Eye problems-Some say that drinking rice water or eating certain types of rice can help fix eye problems like macular degeneration, which usually affects older people and can result in blindness. So far, that claim hasn’t been proven, however.
Sun damage protection-Chemicals contained in rice have been shown to help protect the skin against the sun’s rays. A 2016 study showed that it was an effective sunscreen when combined with other plant extracts.
How to use rice water on face-There are several different ways to prepare rice water. They all require thorough rinsing of the rice before working with it. Most say that the type of rice you use doesn’t matter.
Boiling rice water-Rinse the rice thoroughly and drain. Use about four times more water than rice. Stir the rice and water together and bring to a boil. Remove it from the heat. Take a spoon and press the rice to release the helpful chemicals, strain out the rice with a sieve, and refrigerate the water in an airtight container for up to a week. Dilute with plain water before using.
Soaking rice water-You can also make rice water by soaking rice in water. Follow the same process as above, but instead of boiling the rice and water, let it soak for at least 30 minutes before pressing the rice and straining it through the sieve. Finally, refrigerate the rice water.
Fermented rice water-To make fermented rice water, use the same process for soaking the rice. Then, instead of refrigerating the water (after pressing and straining out the rice), leave it in a jar at room temperature for one or two days. When the container starts to have a sour smell, put it in the refrigerator. Dilute with plain water before using.
Uses for rice water-Rice water can be applied directly to skin or hair. You can experiment by adding fragrance or other natural ingredients to customize it. You should first dilute with plain water if you boiled or fermented it.
Hair rinse-Try adding a little essential oil to give your homemade rice water a pleasant aroma. Apply the rice water to your hair from the roots to the ends and leave on for at least 10 minutes. Rinse out.
Shampoo-To make shampoo, add some liquid castile soap to fermented rice water, plus your choice of aloe, chamomile tea or a small amount of essential oil.
Facial cleanser and toner-Put a small amount of rice water on a cotton ball and gently smooth over your face and neck as a toner. To clean with it, massage it into your skin. Rinse if desired. You can also make a face mask with a thick sheet of tissue paper.
Bath soak-Grate up a little natural bar soap and add it, along with some vitamin E, to the rice water for a soothing bath soak.
Body scrub-Add some sea salt, a bit of essential oil, and citrus to make a natural exfoliant. Rub on and rinse.
Sunscreen- Buying sunscreens that contain rice water extracts may improve protection from the sun’s rays. Sunscreens that contained rice bran extracts, along with other plant extracts, improved UVA/UVB protection.

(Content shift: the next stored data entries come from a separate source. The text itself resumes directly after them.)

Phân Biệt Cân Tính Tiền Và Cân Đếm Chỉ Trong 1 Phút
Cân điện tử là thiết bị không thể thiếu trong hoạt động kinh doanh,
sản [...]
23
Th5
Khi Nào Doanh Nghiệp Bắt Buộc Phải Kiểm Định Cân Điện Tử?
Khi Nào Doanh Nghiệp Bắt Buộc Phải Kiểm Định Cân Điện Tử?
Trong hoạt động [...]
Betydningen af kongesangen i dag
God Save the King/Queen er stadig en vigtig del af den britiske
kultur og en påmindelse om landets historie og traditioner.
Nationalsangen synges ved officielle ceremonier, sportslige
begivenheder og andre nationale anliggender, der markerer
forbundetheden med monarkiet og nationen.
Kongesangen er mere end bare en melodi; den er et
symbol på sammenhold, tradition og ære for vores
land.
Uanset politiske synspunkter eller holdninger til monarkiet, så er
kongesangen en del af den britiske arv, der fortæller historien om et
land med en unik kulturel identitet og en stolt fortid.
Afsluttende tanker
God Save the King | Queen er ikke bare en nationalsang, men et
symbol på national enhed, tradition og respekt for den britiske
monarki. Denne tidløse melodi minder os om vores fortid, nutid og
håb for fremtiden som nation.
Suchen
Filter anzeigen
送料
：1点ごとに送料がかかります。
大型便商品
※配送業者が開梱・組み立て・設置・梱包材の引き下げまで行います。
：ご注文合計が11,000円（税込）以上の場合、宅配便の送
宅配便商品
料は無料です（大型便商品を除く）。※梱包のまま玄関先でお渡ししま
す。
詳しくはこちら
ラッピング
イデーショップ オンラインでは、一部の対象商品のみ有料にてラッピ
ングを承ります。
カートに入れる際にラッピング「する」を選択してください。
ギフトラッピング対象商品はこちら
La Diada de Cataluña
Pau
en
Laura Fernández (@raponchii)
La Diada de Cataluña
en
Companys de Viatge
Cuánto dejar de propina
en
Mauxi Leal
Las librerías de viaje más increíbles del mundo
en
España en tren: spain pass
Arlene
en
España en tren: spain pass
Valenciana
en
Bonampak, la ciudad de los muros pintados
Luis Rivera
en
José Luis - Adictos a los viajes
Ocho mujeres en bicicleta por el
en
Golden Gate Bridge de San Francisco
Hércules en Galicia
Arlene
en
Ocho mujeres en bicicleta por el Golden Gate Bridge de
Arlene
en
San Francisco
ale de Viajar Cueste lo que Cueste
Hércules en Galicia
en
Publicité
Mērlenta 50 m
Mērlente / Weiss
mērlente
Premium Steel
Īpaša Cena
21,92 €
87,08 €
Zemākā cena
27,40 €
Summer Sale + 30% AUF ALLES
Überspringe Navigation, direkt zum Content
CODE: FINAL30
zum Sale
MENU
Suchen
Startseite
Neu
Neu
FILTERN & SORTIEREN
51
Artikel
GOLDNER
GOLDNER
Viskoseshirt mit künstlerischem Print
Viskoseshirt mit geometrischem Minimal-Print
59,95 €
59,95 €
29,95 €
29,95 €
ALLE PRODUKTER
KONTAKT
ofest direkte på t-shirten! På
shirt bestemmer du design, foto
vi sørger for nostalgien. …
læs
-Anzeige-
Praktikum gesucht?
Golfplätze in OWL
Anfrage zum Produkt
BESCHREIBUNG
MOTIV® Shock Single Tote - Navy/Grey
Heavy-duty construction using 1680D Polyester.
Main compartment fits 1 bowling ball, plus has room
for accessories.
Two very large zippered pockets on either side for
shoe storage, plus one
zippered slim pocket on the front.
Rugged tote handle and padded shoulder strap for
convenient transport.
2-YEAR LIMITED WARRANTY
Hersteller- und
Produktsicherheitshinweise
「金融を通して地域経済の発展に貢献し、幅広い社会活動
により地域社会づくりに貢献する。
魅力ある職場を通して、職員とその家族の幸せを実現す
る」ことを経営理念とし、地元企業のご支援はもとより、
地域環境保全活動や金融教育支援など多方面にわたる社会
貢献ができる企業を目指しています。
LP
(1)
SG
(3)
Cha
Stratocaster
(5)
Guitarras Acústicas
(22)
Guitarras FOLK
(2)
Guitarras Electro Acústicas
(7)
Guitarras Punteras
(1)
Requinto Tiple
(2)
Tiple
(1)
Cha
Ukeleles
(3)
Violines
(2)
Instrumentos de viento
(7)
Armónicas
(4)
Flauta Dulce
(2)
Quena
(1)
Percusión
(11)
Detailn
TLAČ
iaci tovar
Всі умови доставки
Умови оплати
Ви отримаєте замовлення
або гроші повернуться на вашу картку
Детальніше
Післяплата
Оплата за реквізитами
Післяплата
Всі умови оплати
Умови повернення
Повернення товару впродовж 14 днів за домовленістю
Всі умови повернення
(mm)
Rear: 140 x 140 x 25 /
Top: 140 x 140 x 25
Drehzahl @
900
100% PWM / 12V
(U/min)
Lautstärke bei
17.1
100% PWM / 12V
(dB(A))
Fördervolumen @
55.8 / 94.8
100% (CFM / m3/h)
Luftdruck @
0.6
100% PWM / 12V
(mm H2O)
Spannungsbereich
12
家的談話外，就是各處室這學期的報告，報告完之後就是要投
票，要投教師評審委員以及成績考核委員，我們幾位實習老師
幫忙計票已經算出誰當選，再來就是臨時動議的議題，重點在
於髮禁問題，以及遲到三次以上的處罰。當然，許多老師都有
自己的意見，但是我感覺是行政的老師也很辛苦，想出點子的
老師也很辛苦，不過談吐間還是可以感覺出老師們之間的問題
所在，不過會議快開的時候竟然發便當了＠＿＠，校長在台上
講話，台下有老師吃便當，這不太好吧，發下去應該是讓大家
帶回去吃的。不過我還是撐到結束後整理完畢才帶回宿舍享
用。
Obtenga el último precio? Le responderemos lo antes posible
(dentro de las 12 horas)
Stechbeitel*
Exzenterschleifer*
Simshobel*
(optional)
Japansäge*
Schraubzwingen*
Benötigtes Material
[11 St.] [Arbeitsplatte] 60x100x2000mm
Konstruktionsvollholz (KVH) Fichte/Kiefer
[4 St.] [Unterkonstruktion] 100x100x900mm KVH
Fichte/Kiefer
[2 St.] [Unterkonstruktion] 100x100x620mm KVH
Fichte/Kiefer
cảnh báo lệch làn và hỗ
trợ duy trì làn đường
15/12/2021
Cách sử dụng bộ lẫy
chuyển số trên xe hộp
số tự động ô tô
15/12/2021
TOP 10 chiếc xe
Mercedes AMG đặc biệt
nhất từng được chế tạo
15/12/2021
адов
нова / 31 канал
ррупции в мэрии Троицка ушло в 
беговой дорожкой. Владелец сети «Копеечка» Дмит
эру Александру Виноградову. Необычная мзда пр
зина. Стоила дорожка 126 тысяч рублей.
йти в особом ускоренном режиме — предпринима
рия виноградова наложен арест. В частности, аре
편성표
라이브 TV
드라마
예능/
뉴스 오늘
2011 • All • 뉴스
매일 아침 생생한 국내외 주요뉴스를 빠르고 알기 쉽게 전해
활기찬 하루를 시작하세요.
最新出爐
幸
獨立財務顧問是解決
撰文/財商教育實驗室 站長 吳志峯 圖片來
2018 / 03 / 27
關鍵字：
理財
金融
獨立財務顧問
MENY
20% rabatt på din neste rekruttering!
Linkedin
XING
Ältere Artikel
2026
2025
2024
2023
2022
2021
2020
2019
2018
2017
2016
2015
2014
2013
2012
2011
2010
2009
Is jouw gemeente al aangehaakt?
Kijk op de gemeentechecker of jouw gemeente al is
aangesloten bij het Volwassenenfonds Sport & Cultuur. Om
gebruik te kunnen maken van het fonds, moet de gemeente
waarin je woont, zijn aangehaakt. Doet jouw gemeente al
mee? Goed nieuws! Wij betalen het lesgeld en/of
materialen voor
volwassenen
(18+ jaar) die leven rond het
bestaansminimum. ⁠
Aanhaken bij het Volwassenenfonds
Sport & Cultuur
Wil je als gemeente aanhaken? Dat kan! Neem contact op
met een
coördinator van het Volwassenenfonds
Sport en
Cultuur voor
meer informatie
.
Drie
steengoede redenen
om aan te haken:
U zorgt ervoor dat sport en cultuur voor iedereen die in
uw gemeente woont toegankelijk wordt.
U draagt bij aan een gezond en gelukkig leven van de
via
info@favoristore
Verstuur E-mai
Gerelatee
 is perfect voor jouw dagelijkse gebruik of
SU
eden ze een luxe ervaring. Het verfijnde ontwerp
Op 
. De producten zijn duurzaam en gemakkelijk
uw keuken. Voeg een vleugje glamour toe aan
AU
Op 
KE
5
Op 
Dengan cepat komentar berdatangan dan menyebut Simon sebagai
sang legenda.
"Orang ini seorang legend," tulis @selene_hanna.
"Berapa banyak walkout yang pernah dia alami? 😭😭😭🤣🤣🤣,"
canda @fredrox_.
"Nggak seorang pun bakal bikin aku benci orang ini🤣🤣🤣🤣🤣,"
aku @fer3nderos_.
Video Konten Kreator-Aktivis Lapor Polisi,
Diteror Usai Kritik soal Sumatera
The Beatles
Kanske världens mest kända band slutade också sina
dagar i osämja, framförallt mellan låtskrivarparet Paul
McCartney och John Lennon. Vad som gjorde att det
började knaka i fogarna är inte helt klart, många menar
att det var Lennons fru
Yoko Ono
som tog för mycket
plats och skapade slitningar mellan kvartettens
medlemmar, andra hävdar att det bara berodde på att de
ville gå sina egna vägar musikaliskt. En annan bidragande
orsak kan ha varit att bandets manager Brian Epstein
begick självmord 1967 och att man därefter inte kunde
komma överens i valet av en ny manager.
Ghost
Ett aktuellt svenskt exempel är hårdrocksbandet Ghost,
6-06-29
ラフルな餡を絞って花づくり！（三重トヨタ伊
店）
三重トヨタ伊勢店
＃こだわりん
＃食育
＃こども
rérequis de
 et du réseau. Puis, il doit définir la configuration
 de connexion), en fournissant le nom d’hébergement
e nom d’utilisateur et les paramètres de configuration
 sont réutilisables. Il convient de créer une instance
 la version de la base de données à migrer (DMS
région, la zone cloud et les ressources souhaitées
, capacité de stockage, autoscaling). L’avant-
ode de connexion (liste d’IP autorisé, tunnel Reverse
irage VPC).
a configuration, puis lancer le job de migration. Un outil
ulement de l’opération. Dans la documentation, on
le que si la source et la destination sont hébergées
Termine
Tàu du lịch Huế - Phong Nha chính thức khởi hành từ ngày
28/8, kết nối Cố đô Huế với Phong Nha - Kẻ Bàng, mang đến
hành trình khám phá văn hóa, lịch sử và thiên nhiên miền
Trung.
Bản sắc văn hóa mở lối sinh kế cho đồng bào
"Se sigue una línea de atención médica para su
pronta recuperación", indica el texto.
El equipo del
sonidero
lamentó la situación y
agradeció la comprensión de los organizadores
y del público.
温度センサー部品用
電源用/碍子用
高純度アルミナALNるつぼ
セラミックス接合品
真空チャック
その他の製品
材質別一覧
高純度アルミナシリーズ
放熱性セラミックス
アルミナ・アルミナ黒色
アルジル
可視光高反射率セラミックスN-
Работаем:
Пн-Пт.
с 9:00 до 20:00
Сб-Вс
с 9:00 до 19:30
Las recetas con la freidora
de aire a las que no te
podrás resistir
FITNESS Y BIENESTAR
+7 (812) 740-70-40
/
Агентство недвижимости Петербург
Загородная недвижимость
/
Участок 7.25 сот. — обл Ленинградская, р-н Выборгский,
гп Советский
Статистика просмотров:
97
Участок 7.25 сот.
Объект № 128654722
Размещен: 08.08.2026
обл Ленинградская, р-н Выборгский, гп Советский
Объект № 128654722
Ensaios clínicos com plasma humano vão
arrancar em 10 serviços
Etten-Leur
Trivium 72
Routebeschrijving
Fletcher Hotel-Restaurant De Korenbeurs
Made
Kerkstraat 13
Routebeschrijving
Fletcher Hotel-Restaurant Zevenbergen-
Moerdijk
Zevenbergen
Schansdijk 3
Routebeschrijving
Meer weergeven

Takeaway-Rice water is very popular right now. While not all claims about how it can help your skin and hair are proven, there’s evidence that it helps certain types of skin problems, like sun damage and natural aging. It also repairs damaged hair. While it’s not recommended that you drink a lot of rice water due to its possible arsenic content, applying it to your skin and hair may bring positive benefits. Speak with a dermatologist first before beginning any skin regimen.